* **About this exercise**:
Print every line of the records below verbatim, keeping their order.

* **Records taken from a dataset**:
-------

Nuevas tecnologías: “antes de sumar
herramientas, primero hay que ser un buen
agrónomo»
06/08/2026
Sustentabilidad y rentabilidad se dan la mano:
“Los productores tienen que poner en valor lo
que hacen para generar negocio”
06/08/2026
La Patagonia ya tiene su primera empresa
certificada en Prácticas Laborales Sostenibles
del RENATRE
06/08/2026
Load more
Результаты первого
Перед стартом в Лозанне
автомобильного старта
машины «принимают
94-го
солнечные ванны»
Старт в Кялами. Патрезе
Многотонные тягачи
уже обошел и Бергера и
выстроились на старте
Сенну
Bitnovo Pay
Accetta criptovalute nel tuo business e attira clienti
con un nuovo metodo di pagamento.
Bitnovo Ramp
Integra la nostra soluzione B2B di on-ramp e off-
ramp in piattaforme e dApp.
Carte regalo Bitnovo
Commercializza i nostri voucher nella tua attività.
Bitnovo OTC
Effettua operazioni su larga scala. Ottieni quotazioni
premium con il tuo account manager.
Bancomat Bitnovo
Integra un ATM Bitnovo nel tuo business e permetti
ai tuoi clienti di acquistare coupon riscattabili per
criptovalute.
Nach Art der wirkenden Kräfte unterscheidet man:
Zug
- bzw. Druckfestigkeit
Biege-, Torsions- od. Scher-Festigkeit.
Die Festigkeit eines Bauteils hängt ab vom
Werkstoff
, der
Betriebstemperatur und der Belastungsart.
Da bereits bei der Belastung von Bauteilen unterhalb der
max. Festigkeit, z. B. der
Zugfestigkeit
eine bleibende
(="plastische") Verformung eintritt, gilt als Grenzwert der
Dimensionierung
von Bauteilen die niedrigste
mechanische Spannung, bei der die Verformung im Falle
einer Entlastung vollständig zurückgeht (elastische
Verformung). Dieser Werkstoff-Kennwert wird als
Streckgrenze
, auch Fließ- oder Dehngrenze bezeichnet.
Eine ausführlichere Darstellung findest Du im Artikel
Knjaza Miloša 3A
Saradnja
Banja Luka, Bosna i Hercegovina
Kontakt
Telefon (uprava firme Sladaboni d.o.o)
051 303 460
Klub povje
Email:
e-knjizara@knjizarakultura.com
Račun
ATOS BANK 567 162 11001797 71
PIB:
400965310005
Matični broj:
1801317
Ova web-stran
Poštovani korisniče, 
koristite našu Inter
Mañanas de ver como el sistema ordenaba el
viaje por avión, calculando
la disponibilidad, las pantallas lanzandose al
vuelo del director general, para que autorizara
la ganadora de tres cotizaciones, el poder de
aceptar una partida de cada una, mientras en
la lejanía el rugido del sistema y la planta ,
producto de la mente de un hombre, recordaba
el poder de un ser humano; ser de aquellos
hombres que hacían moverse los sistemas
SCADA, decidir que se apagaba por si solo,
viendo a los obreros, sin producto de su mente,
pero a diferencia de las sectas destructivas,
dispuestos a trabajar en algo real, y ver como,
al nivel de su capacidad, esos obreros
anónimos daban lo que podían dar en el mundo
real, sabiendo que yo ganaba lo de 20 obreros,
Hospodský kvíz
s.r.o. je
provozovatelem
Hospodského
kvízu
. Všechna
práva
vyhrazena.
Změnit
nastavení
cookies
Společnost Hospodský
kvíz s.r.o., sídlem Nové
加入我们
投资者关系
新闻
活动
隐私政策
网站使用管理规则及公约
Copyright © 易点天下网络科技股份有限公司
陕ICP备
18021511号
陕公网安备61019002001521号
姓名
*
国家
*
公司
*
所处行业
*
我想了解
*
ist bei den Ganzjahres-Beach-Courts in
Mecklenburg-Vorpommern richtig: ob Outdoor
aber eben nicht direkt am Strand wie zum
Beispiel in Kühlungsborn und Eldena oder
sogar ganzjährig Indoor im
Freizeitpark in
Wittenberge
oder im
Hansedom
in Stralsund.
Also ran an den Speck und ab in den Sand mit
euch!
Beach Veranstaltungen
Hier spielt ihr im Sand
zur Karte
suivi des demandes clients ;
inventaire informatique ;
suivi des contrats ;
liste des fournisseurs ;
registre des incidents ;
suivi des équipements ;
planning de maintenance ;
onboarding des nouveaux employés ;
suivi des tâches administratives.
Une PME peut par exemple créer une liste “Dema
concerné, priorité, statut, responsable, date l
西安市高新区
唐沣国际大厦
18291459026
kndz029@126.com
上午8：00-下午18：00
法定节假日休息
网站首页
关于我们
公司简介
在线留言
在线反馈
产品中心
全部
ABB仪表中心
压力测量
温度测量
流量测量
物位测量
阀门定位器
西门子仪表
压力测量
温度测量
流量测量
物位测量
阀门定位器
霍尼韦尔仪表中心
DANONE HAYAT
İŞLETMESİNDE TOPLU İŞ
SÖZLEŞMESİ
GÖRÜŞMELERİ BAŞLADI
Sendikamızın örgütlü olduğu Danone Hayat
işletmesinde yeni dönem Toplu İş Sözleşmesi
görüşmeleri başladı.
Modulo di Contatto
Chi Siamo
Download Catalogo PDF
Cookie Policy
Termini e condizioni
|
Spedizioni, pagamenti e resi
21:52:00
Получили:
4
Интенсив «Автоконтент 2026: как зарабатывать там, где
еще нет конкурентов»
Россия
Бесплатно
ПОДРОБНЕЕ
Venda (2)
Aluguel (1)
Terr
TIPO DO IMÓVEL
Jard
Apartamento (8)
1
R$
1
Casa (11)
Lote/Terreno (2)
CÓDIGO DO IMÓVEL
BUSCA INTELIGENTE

-------

* **Answer to this exercise**:
Nuevas tecnologías: “antes de sumar
herramientas, primero hay que ser un buen
agrónomo»
06/08/2026
Sustentabilidad y rentabilidad se dan la mano:
“Los productores tienen que poner en valor lo
que hacen para generar negocio”
06/08/2026
La Patagonia ya tiene su primera empresa
certificada en Prácticas Laborales Sostenibles
del RENATRE
06/08/2026
Load more
Результаты первого
Перед стартом в Лозанне
автомобильного старта
машины «принимают
94-го
солнечные ванны»
Старт в Кялами. Патрезе
Многотонные тягачи
уже обошел и Бергера и
выстроились на старте
Сенну
Bitnovo Pay
Accetta criptovalute nel tuo business e attira clienti
con un nuovo metodo di pagamento.
Bitnovo Ramp
Integra la nostra soluzione B2B di on-ramp e off-
ramp in piattaforme e dApp.
Carte regalo Bitnovo
Commercializza i nostri voucher nella tua attività.
Bitnovo OTC
Effettua operazioni su larga scala. Ottieni quotazioni
premium con il tuo account manager.
Bancomat Bitnovo
Integra un ATM Bitnovo nel tuo business e permetti
ai tuoi clienti di acquistare coupon riscattabili per
criptovalute.
Nach Art der wirkenden Kräfte unterscheidet man:
Zug
- bzw. Druckfestigkeit
Biege-, Torsions- od. Scher-Festigkeit.
Die Festigkeit eines Bauteils hängt ab vom
Werkstoff
, der
Betriebstemperatur und der Belastungsart.
Da bereits bei der Belastung von Bauteilen unterhalb der
max. Festigkeit, z. B. der
Zugfestigkeit
eine bleibende
(="plastische") Verformung eintritt, gilt als Grenzwert der
Dimensionierung
von Bauteilen die niedrigste
mechanische Spannung, bei der die Verformung im Falle
einer Entlastung vollständig zurückgeht (elastische
Verformung). Dieser Werkstoff-Kennwert wird als
Streckgrenze
, auch Fließ- oder Dehngrenze bezeichnet.
Eine ausführlichere Darstellung findest Du im Artikel
Knjaza Miloša 3A
Saradnja
Banja Luka, Bosna i Hercegovina
Kontakt
Telefon (uprava firme Sladaboni d.o.o)
051 303 460
Klub povje
Email:
e-knjizara@knjizarakultura.com
Račun
ATOS BANK 567 162 11001797 71
PIB:
400965310005
Matični broj:
1801317
Ova web-stran
Poštovani korisniče, 
koristite našu Inter
Mañanas de ver como el sistema ordenaba el
viaje por avión, calculando
la disponibilidad, las pantallas lanzandose al
vuelo del director general, para que autorizara
la ganadora de tres cotizaciones, el poder de
aceptar una partida de cada una, mientras en
la lejanía el rugido del sistema y la planta ,
producto de la mente de un hombre, recordaba
el poder de un ser humano; ser de aquellos
hombres que hacían moverse los sistemas
SCADA, decidir que se apagaba por si solo,
viendo a los obreros, sin producto de su mente,
pero a diferencia de las sectas destructivas,
dispuestos a trabajar en algo real, y ver como,
al nivel de su capacidad, esos obreros
anónimos daban lo que podían dar en el mundo
real, sabiendo que yo ganaba lo de 20 obreros,
Hospodský kvíz
s.r.o. je
provozovatelem
Hospodského
kvízu
. Všechna
práva
vyhrazena.
Změnit
nastavení
cookies
Společnost Hospodský
kvíz s.r.o., sídlem Nové
加入我们
投资者关系
新闻
活动
隐私政策
网站使用管理规则及公约
Copyright © 易点天下网络科技股份有限公司
陕ICP备
18021511号
陕公网安备61019002001521号
姓名
*
国家
*
公司
*
所处行业
*
我想了解
*
ist bei den Ganzjahres-Beach-Courts in
Mecklenburg-Vorpommern richtig: ob Outdoor
aber eben nicht direkt am Strand wie zum
Beispiel in Kühlungsborn und Eldena oder
sogar ganzjährig Indoor im
Freizeitpark in
Wittenberge
oder im
Hansedom
in Stralsund.
Also ran an den Speck und ab in den Sand mit
euch!
Beach Veranstaltungen
Hier spielt ihr im Sand
zur Karte
suivi des demandes clients ;
inventaire informatique ;
suivi des contrats ;
liste des fournisseurs ;
registre des incidents ;
suivi des équipements ;
planning de maintenance ;
onboarding des nouveaux employés ;
suivi des tâches administratives.
Une PME peut par exemple créer une liste “Dema
concerné, priorité, statut, responsable, date l
西安市高新区
唐沣国际大厦
18291459026
kndz029@126.com
上午8：00-下午18：00
法定节假日休息
网站首页
关于我们
公司简介
在线留言
在线反馈
产品中心
全部
ABB仪表中心
压力测量
温度测量
流量测量
物位测量
阀门定位器
西门子仪表
压力测量
温度测量
流量测量
物位测量
阀门定位器
霍尼韦尔仪表中心
DANONE HAYAT
İŞLETMESİNDE TOPLU İŞ
SÖZLEŞMESİ
GÖRÜŞMELERİ BAŞLADI
Sendikamızın örgütlü olduğu Danone Hayat
işletmesinde yeni dönem Toplu İş Sözleşmesi
görüşmeleri başladı.
Modulo di Contatto
Chi Siamo
Download Catalogo PDF
Cookie Policy
Termini e condizioni
|
Spedizioni, pagamenti e resi
21:52:00
Получили:
4
Интенсив «Автоконтент 2026: как зарабатывать там, где
еще нет конкурентов»
Россия
Бесплатно
ПОДРОБНЕЕ
Venda (2)
Aluguel (1)
Terr
TIPO DO IMÓVEL
Jard
Apartamento (8)
1
R$
1
Casa (11)
Lote/Terreno (2)
CÓDIGO DO IMÓVEL
BUSCA INTELIGENTE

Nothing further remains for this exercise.